Изба таит в темноте шопоты. Шорохи отлипают от стен и плывут. Они плывут и колеблются над этими двумя, которые снова умолкают и опять прикидываются спящими.
Ночные часы идут вразвалку, не торопясь. Снежной ночи некуда спешить: солнце встанет над хребтами бледное, укутанное холодными туманами, чуть-чуть потревожит розоватыми лучами синие морщины теней. Солнце не обрадует радостью яркою и многоцветною. Некуда ночи спешить. В шорохах, в шепотах, в неуловимых вздохах влечется она — покойная, сонная, усталая.
Но снова зыбкая настороженность ночи рвется шопотом:
— Павел!
— Слышу... Спи, Ксения.
— Павел... А не обрыдна я тебе такая... одноглазая? Не обрыдна?
— Да нет же, нет!.. Сама чувствуешь. Разве был бы я с тобою такой, если б противна была ты мне?..
— Ой, боюсь я, Павел!.. Я жизью напуганная. Со мной всякое бывало. Ежли б тебе рассказать все...
— Ты, как хочешь, — можешь и рассказывать, и молчать о прошедшем. Я сам жизнью покорёбан. Здорово... Мне бы тебе самому, Ксения, по-настоящему все порассказать надо...
— Об чем рассказывать? Не надо... Что было, то, значит, прошло. Меня быльем не ударишь. Я вот одного боюсь: кабы у тебя сердце от меня не отшатнулось...
— Ты не бойся...
— Эх, кабы все это раньше! — шопот вырастает во вскрик. В голосе тоска: — Эх, кабы раньше!.. Прежде-то я, спроси у людей, первой красавицей была... Прежде бы я не боялась ничего. А нонче... Вот, Павел, вся дрожу, вся томлюсь: а ну, ежли все это пройдет?

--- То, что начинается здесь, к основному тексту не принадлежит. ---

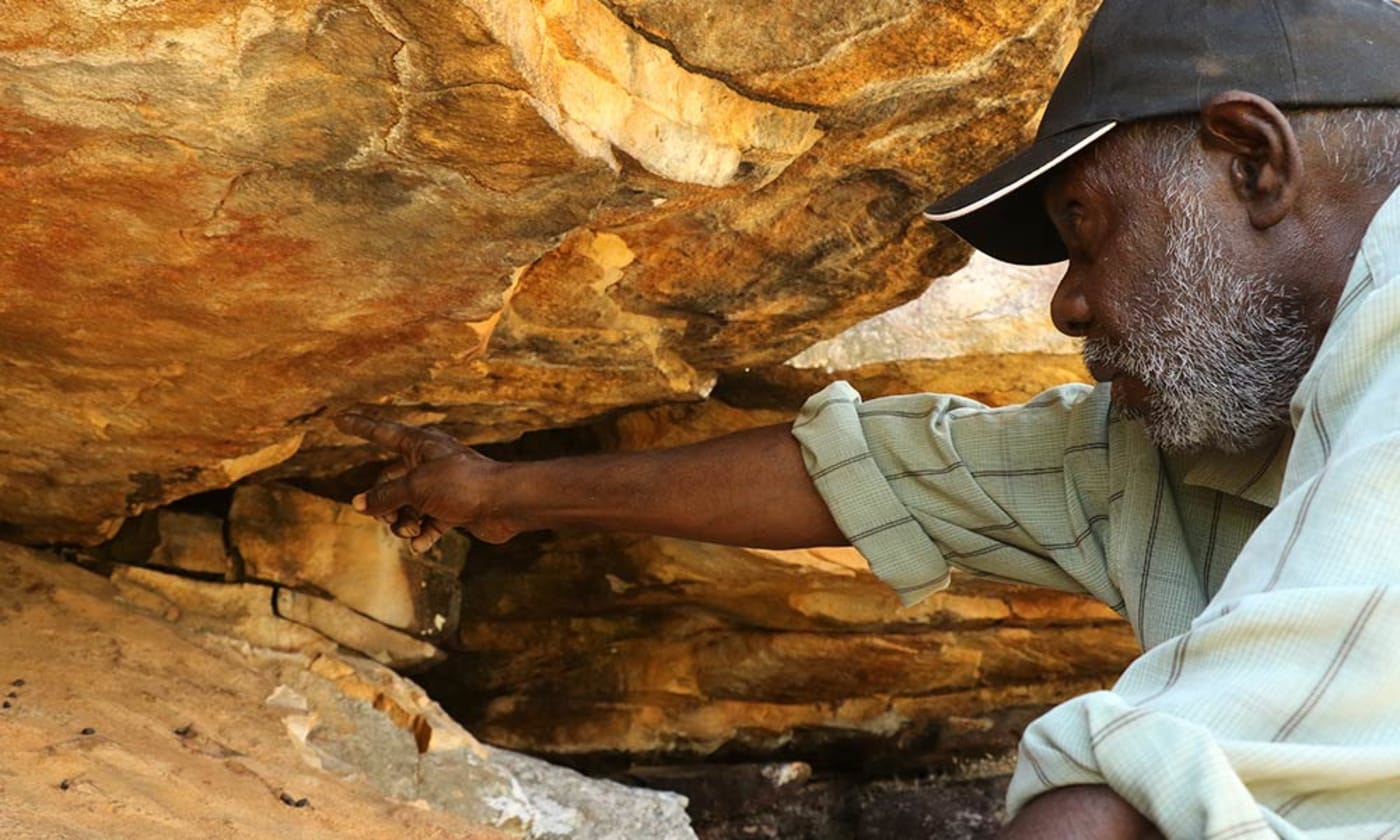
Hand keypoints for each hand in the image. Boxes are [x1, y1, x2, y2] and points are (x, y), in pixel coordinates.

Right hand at [334, 414, 522, 550]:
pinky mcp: (452, 509)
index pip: (380, 432)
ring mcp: (440, 487)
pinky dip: (422, 534)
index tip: (338, 418)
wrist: (505, 503)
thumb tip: (358, 504)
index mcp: (419, 444)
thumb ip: (384, 496)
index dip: (358, 426)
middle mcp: (428, 463)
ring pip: (405, 506)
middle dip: (383, 504)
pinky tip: (422, 543)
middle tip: (386, 519)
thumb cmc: (463, 484)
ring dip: (402, 523)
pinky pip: (426, 523)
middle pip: (388, 481)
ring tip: (410, 530)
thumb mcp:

— Ты не бойся! — горячим шопотом повторяет Павел. — Мне, кроме тебя, нет в жизни ходу... Я сам мурцовки здорово хлебнул. Я в жизни совсем одинокий и некуда мне податься... Без тебя бы я никакой радости не узнал. А ты меня, как родного, сразу угрела... Ты ничего, не бойся...
В темноте, не видя друг друга, ощущая только телом тело другого, тянутся они ближе один к другому. Тянутся жадно... Ксения протягивает руку, горячей лаской обжигает шею Павла, вздрагивает, вспыхивает; вздрагивая и прижимаясь к Павлу, со сладкой тоской говорит:
— Не боюсь... вот теперь, родимый, не боюсь... ничего...
22.
Кошевка со скрипом полозьев останавливается у сельсовета. Кошевку приволокли крепкие закуржавевшие на морозе лошадки. Сидящий в кошевке ловко вываливается, подскакивает, хлопает рукавицами и оттаптывает наметенный на ступени за ночь снег, быстро взбегает на крыльцо.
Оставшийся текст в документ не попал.